• Roxane Ruvel

Art des jardins / L'humour

Les pièges et surprises malicieuses au sein du jardin et du parc

 

Laissez-moi vous partager un type ludique et amusant de composition paysagère qui n’est plus vraiment à la mode dans les parcs et les jardins de notre époque. Dans cet article rétrospectif, on va parler d’une manière divertissante de concevoir un jardin et de créer une expérience récréative pour les visiteurs qui se voient être mystifiés de nombreuses manières par des inventions ingénieuses. Ces inventions, source d'espièglerie, sont des pièges et des farces prenant la forme de surprises hydrauliques, ainsi que de machines et de pièces articulées. Elles viennent surprendre et faire rire le visiteur, souvent à ses dépens, pour le plus grand divertissement du propriétaire des lieux et des promeneurs.



Époque: du XIVe au XVIIe siècle

Période traversée: Moyen-âge tardif, renaissance, baroque/rococo, classicisme 

Localisation: France, Allemagne, Italie, Belgique


 

Sommaire de l'article :

 

1. Machines et objets articulés

Des créations sophistiquées déjà présentent au moyen-âge qui servent l'art de la farce

 

Parc du château du Vieil-Hesdin, France, 1432. Des écrits* de Colard-le-Voleur (artiste et ingénieur du parc) rapporte une épopée burlesque. On y apprend l'existence d’une galerie où, si les hommes actionnaient les “boucles” au-dessus d’eux, il se faisait frapper la tête. On y reporte aussi des machines qui soufflent de la suie et de la farine, avec au fond de la galerie, un miroir déformant initialement conçu comme un jeu, installé en 1308 par Mahaut d'Artois pour que “les gens veoir quant ilz sont broulliez et quant ilz regardent dessus, ilz sont derechief tous emboulerez de farine et tous blans”. Dans une salle attenante, Colard décrit : un ermite fait pleuvoir tout partout comme l'eau qui vient du ciel,... et aussi tonner et neiger et aussi escliter comme on se le veoit au ciel... En plus du plafond, le système d'arrosage fut compléter au fil des siècles. La surface du sol fut doublée afin de poser des trappes qui s'ouvrait sous le passage des visiteurs afin de les faire tomber dans l'eau. En plus de ces farces mécaniques, on retrouve aussi des espaces du parc piégés, tel que des ponts qui s’écroulent sous les pieds du visiteur qui tente de s’échapper, se retrouvant ainsi trempé dans l’eau, collant de suie et de farine.

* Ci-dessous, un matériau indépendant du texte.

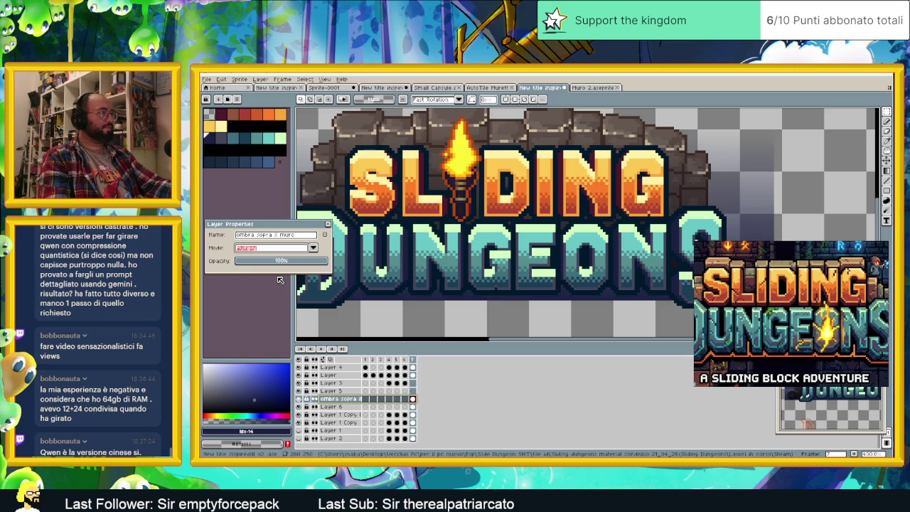
# - Try Color Burn, then settle on Subtract and close the layer properties
pyautogui.click(313, 248)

On retrouve aussi des automates et des marionnettes de bois animés. Parfois un jardinier se cachait derrière, criant aux visiteurs de sortir de la galerie tandis que l'automate s'animait avec une trompe. On retrouvait aussi des automates-objets, comme un livre qui projette de l’eau sur quiconque essaye de l’ouvrir. Dans la villa di Pratolino, (1569-1583 ; XVIe) à Vaglia, Toscane, construite par François Ier de Médicis et aussi surnommée “le parc des merveilles” se trouvait la fontaine de la Lavandière (disparue à l’heure actuelle). C’était une femme automate en marbre qui serrait un linge et éclaboussait les passants avec de l’eau. À côté d’elle se trouvait un enfant qui urinait après avoir soulevé sa chemise.

Je vous recommande de jeter un coup d'œil au parc qui est un des plus copiés au monde. C'est une ingénierie incroyable.  Ici >

Ces différents automates étaient au service du rire et de la farce, mais on en retrouvait d’autres qui servaient surtout à l'émerveillement. Au sein du Parc du château du Vieil-Hesdin, il y est décrit huit conduits cachés dans le sol pour “moulliez les dames par dessoubz“. Ci-dessous, au jardin de Saint-Germain-en-Laye, on retrouve en plus des automates, des subterfuges aquatique. Ce qui nous amène à le seconde partie de cette article.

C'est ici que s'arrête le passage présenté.